Task set >>
a: Please rewrite a stretch of the probe hunt account, from "GoogleMaps suggested that" through "in day light.", with "dirt road" changed to "forest trail".
b: In the probe hunt account, at what time did Stuttgart launch the unscheduled evening probe?

Excerpt >>
2018-06-08: Probe at Feuerbach-Tal in Stuttgart

Stuttgart launched an unscheduled evening probe at 18:45 h CEST. Felix and myself tracked the probe, and started to drive to the assumed landing zone on Killesberg (Hill in Stuttgart) once the probe was nearing the ground. Having arrived, we received no signal. We drove around listening. When we entered the street “Am Bismarkturm”, we suddenly heard the probe. It was only receivable in an area of about 30  radius  around our location and  too weak for decoding.  The direction of the antenna pointed downhill towards Feuerbach-Tal-Strasse. I tried to move closer along bearing line thereby loosing the signal. On a street further downhill, we received it again. Also here, we could only receive the signal very locally. I stopped and tried to get a better signal by training the directional antenna into the direction of the strongest signal. We received 2  incomplete telemetry packages — but one contained the GPS fix of the probe:

[15218] (P0630343) # [01010]
lat: 48.80068 lon: 9.15583 alt: 346.55 vH: 0.1 D: 225.9° vV: 0.1 # [11010]

GoogleMaps suggested that the probe had landed on top of a house. We went near the GPS position, and received a strong signal. It was dark, heavily raining,  and the path to the probe looked like a dirt road. I decided to head back for home and try to recover the probe in day light.

Information >>
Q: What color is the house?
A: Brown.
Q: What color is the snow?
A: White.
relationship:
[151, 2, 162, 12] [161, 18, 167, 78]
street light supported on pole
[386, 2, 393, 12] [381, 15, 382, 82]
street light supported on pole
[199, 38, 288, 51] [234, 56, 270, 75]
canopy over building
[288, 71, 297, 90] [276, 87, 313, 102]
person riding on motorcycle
---
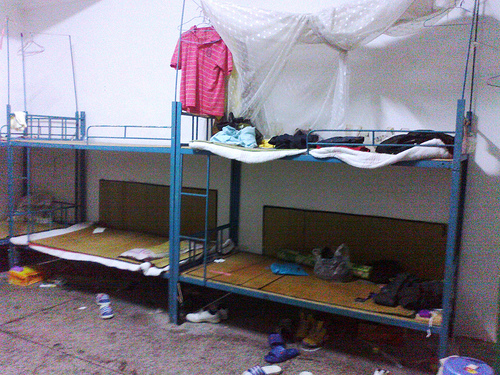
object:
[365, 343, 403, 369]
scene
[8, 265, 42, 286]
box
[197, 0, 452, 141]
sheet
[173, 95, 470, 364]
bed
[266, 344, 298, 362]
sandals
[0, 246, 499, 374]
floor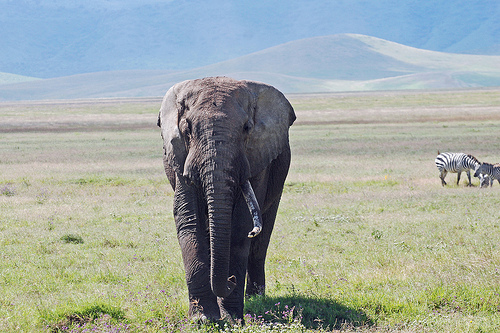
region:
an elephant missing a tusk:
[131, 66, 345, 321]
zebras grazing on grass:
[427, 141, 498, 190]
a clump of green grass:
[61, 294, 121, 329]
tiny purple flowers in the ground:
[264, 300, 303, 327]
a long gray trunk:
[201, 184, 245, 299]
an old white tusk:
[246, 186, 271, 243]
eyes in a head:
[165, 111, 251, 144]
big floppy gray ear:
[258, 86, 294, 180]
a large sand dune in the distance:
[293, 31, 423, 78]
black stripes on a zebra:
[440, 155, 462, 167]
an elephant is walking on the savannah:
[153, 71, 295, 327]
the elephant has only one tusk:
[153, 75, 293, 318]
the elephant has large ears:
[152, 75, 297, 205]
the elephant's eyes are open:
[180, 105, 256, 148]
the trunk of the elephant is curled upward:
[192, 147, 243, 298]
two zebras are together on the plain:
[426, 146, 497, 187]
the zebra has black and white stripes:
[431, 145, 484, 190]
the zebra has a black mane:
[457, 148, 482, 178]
==
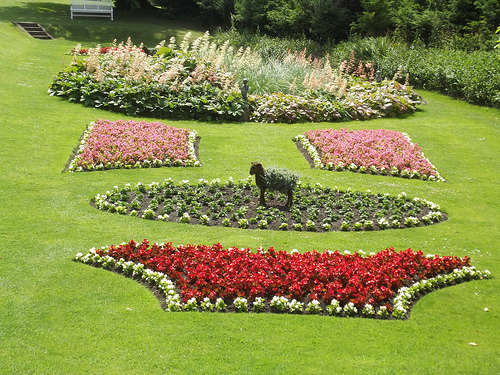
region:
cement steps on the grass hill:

Answers provided >>
a:
GoogleMaps suggested that the probe had landed on top of a house. We went near the GPS position, and received a strong signal. It was dark, heavily raining,  and the path to the probe looked like a forest trail. I decided to head back for home and try to recover the probe in day light.

b: At 18:45 h CEST.